Dafür würde ich nicht ins Theater gehen. Bitte gerne, wer‘s mag? Ich nicht. Ich habe auch so schon viel zu oft schlechte Laune. Wahrscheinlich hatte mein Chef auch schlechte Laune, weil er diesen Tisch abschleifen musste. Nach der GP hatten wir alle schlechte Laune. Und als ich dann den Regisseur wieder im Raucherbereich traf, und er sich mit einer Kollegin unterhielt, die sich jetzt eigentlich mit einem wirklich alten Freund treffen wollte, den sie nur heute und nur hier, da sagte er, ob sie denn kein Interesse an der Arbeit hätte, ob ihr das jetzt nicht wichtig wäre. Sie hätte keine Telefonnummer von ihrem alten Freund und würde nur kurz zum Bahnhof, dann käme sie zurück.

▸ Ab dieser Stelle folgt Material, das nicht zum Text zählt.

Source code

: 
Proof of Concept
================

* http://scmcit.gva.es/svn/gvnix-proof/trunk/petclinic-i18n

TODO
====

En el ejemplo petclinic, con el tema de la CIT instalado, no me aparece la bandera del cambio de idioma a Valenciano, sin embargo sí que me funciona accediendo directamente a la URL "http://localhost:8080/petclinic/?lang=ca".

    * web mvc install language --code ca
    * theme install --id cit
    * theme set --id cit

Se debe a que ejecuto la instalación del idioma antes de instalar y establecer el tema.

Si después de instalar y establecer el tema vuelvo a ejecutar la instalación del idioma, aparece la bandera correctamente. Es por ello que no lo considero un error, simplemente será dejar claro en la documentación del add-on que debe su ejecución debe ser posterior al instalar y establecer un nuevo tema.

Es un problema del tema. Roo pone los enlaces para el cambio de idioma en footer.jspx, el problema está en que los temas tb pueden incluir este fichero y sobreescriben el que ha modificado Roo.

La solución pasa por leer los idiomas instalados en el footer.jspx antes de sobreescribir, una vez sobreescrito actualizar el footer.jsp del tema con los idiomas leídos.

Ja, das wäre gut, sagte er, und dann sagte er ihr, wie fürchterlich ihn doch dieser Tisch stören würde, und ob es nicht besser ohne ihn sei, da wusste ich, dass ich noch Glück hatte, indem ich nur das Stück sehen musste.

Der Bühnenbildassistent schob mir am Ende des Stückes noch eine Liste zu, auf der alle Requisiten verzeichnet wären, die ihm so eingefallen sind, die könne ich ja meinem, seinem ehemaligen Chef zukommen lassen. Meinem Chef! Requisiteur, Meister, alleinverantwortlich auf unserer Bühne! Eine Liste, hihi. Ja, ja, sagte ich und faltete die Liste ganz klein, so dass sie in meine Hemdtasche passte, wo sie noch immer sitzt. Mich kennt ja hier keiner, da kann man auch schon mal so eine Liste verschlampen.
la-mamma - 8. Feb, 12:56

popäftig finde ich ein sehr hübsches wort! beim googlen ergab´s genau einen treffer - hierher;-)

Shhhhh - 8. Feb, 13:07

Habs leider nicht erfunden, also das Prinzip. Das Wortspiel stammt von Helge Schneider:

https://de.wikipedia.org/wiki/Guten_Tach
Lo - 8. Feb, 14:38

Ganz schön listig,

das mit dem Listeverstecken ;-)
Lieber mit Lust und ohne Liste.

Shhhhh - 8. Feb, 18:41

Als er mich gestern vor der Premiere zu erreichen versuchte, hatte ich ganz schön Bammel, dass er die Liste jetzt doch irgendwie brauchte. Aber es ging letztendlich nur um eine Kladde, die er verlegt hatte. Die Liste, von der ich ihm dann berichtete, wollte er nicht haben, brauchte sie nicht.